EXERCISE BRIEF - Count the lines below that contain the string "Reading", treating uppercase and lowercase as different, and reply with only the number.

***

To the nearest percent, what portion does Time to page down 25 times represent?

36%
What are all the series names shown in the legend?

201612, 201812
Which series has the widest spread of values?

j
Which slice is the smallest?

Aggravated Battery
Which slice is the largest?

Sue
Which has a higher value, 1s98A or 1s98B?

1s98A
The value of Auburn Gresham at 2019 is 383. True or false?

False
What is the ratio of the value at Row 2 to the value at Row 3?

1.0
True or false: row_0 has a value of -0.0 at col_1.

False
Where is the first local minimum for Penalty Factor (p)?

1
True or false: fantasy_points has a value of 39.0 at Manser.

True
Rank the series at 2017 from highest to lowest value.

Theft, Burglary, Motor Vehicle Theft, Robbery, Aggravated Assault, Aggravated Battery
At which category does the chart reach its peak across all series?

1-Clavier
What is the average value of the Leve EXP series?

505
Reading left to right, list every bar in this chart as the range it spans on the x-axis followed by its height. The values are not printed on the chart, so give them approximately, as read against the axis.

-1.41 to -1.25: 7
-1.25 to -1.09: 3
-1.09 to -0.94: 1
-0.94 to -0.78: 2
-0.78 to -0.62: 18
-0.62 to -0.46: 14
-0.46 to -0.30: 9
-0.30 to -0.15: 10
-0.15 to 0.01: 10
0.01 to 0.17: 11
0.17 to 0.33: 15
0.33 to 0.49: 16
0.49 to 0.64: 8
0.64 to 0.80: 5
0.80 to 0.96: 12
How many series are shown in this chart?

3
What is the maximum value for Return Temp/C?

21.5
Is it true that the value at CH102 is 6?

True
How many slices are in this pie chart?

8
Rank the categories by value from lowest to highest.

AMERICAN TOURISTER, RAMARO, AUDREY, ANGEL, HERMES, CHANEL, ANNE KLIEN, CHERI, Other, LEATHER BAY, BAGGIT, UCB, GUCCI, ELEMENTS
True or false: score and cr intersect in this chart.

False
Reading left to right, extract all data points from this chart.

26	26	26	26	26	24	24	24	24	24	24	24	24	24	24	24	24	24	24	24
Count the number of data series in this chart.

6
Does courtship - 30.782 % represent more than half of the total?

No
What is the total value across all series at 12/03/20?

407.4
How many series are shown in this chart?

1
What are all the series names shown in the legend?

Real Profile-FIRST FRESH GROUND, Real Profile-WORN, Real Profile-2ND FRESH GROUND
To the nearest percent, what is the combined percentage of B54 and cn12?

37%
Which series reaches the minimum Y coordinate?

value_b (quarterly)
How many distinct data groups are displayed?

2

***

SOLVED EXERCISE - 2